To check that the network is working and possibly correct mistakes, we apply the forward method to an image from the MNIST dataset. 

**Check that your network is working by running the code below.**

At any point in the forward pass, you can execute Python code allowing you to debug the network. This is one of the main benefits of using PyTorch. This framework has "eager execution", and the architecture is "defined-by-run". Other frameworks, such as Tensorflow, compile the network into a fixed graph that cannot be debugged using prints.

PyTorch works on objects called **Tensors**, which are N-dimensional matrices.

Tensors can be displayed using the Python '**print**' function, their size can be accessed using **x.size()**, etc.
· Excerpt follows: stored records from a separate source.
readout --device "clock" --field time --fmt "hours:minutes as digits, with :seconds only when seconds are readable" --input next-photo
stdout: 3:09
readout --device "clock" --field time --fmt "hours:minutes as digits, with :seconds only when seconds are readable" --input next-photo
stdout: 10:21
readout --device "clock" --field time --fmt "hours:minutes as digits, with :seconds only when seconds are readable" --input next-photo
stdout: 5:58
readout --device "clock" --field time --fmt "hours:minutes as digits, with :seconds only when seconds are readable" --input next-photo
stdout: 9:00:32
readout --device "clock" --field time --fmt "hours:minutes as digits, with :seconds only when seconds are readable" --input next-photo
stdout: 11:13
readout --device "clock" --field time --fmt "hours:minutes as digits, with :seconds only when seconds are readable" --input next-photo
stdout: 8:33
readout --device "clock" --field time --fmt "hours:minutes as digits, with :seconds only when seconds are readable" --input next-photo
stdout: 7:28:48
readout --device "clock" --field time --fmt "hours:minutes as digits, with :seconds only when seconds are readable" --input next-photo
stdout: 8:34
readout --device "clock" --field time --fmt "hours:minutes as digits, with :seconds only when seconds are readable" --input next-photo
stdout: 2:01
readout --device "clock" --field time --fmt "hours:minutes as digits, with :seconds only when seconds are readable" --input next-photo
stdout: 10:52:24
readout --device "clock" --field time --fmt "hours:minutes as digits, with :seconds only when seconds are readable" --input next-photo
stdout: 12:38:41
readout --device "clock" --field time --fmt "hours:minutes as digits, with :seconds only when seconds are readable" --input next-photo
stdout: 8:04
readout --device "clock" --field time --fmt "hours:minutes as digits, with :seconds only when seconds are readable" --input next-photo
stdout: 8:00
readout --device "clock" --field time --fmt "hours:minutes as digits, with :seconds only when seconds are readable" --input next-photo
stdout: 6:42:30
See the PyTorch documentation for other operations on Tensors https://pytorch.org/docs/stable/tensors.html


In [0]:
## Create an instance of our network
net = MyFirstNetwork()

## Create a conversion function to convert PIL images into Tensors
convert = torchvision.transforms.ToTensor()

## Get our input image as a tensor. We add a dimension with "unsqueeze", because
## PyTorch is used to working with batches.
x = convert(mnist_dataset[0][0]).unsqueeze(0)

## Apply the network to the input
net(x)

The result should be a 10-dimensional vector (tensor) of probabilities. If your network does not work, edit it and try again!

NOTE: You can notice a "LogSoftmaxBackward" object. PyTorch automatically tracks which operations have been performed on Tensors, so that it can perform automatic gradient computation during training. 

#  Part 3: Training the network



## Choosing a loss function and an optimizer

As a Loss, the negative log likelihood (also called cross-entropy) is well suited here, because we have an N-class classification problem.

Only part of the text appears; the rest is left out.